Pour cela, il faut replier les machines, c'est-à-dire que chaque machine physique va en réalité contenir plusieurs machines virtuelles (VM). Le but est d'obtenir un facteur de repliment de 100, donc qu'il y ait 100 VM par machine physique.
Pour réaliser ce projet, il faut donc posséder un outil capable de gérer ces 100 VM. Nous avons donc dû choisir parmis les
outils de virtualisation existant.
Pour évaluer ces outils, il a fallut utiliser des
benchmarks.
Ensuite comme aucun de ces outils ne possède toutes les caractéristiques requises, il nous faudra les améliorer.
Après il faudra également que les machines virtuelles puissent communiquer entre-elles (qu'elles soient sur la même machine physique ou non). Ceci devra être paramétrable (débit, latence, topologie,...)
Virtualisation :
Dans le domaine informatique, la virtualisation fournit
une vue logique plutôt que physique des données, de la puissance de calcul, de
la capacité de stockage, et d'autres ressources.
ParaVirtualisation :
Dans le domaine informatique, la paravirtualisation
est une technique de virtualisation qui présente l'abstraction des machines
virtuelles avec une interface logicielle qui est semblable mais non identique à
celle des machines physiques. Ceci exige des systèmes d'exploitations d'être
"portés" dans le but de gérer ces machines virtuelles.
Machine virtuelle
Le sens originel de machine virtuelle est la création
de plusieurs environnement d'exécution sur un seul ordinateur, dont chacun émule
l 'ordinateur hôte. Cela fournit à chaque utilisateur l'illusion de disposer
d'un ordinateur complet alors que chaque machine virtuelle est isolée des
autres. Le logiciel hôte qui fournit cette fonctionnalité est souvent dénommé
superviseur (
wikipedia)
Pour tester les différents outils de virtualisation, nous avons utilisé tout d'abord une série de micro-bencharks. Un pour tester le processeur, un pour la mémoire, un pour le réseau et un pour le gestion du disque dur.

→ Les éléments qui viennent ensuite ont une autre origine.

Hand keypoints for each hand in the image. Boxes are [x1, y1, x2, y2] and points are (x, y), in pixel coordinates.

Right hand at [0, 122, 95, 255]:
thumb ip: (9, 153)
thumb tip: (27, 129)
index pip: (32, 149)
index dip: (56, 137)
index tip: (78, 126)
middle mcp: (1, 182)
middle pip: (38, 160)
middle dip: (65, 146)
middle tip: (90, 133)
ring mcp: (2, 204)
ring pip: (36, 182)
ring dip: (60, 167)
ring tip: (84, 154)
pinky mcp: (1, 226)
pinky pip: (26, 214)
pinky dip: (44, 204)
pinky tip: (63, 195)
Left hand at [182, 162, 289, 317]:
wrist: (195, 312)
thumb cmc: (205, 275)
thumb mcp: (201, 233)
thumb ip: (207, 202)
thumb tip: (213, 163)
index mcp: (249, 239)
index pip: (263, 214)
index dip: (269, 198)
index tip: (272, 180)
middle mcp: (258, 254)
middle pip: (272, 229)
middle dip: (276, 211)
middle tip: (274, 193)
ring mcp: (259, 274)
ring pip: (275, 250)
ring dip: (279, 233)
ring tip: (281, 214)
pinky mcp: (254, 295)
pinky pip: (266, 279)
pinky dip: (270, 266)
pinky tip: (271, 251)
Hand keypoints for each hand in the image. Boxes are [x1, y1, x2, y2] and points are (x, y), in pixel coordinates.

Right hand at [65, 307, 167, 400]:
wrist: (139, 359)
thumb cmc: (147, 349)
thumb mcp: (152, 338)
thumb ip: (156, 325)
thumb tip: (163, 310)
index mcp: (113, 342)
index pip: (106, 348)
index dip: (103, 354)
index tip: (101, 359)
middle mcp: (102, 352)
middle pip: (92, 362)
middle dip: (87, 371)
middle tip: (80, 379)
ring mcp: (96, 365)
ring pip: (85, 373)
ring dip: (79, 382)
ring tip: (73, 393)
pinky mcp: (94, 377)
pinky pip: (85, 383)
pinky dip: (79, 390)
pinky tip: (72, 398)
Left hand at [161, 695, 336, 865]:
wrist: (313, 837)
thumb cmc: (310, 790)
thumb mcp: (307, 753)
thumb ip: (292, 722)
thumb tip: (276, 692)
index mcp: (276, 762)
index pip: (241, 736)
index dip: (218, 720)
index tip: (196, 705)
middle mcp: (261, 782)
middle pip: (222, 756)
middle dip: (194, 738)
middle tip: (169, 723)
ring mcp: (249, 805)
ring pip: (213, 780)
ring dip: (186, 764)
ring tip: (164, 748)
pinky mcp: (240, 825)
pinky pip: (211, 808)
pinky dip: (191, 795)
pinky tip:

- Pour le calcul, nous avons utilisé un programme effectuant une approximation itérative de la racine carré de 2.
- Pour la mémoire, nous effectuons du calcul matriciel sur des matrices à 2 dimension de grand taille. Les calculs sont des additions de matrices en boucle qui obligent à faire beaucoup d'accès mémoire.
- Pour le réseau, nous avons utilisé Netperf qui permet de mesurer le débit réseau pendant un temps donné.
- Enfin, pour le disque dur, nous avons utilisé un programme qui effectue des écritures sur le disque sans utilisé les caches.
Pour tester plusieurs composantes à la fois, nous avons utlisé des requètes https sur un serveur web apache-ssl contenant un fichier d'environ 600Mo.
Enfin, nous avons utilisé une véritable application distribuée : les NAS benchmark. Ces derniers sont des application MPI tournant généralement sur des clusters et effectuant de gros calculs matriciels. Nous les avons lancés sur des machines virtuelles (environ 800) réparties sur des machines physiques différentes (8)
Pour utiliser les microbenchmarks, nous avons procéder de la manière suivante suivante :
Les temps sont mesurés à l'aide de la fonction "gettimeofday" qui offre une précision de l'ordre de la micro seconde.
Pour lancer les tests simultanément sur plusieurs machines virtuelles, nous avons utilisé du rsh en parallèle. Pour être certain qu'une machine ne démarre pas avant que les rsh ne soient finis, nous avons mis des "sleep" de quelques secondes avant de lancer le micro-benchmark. Nous nous sommes également arrangé pour que le temps de lancement avec les rsh soit très inférieur au temps d'éxécution des benchmarks.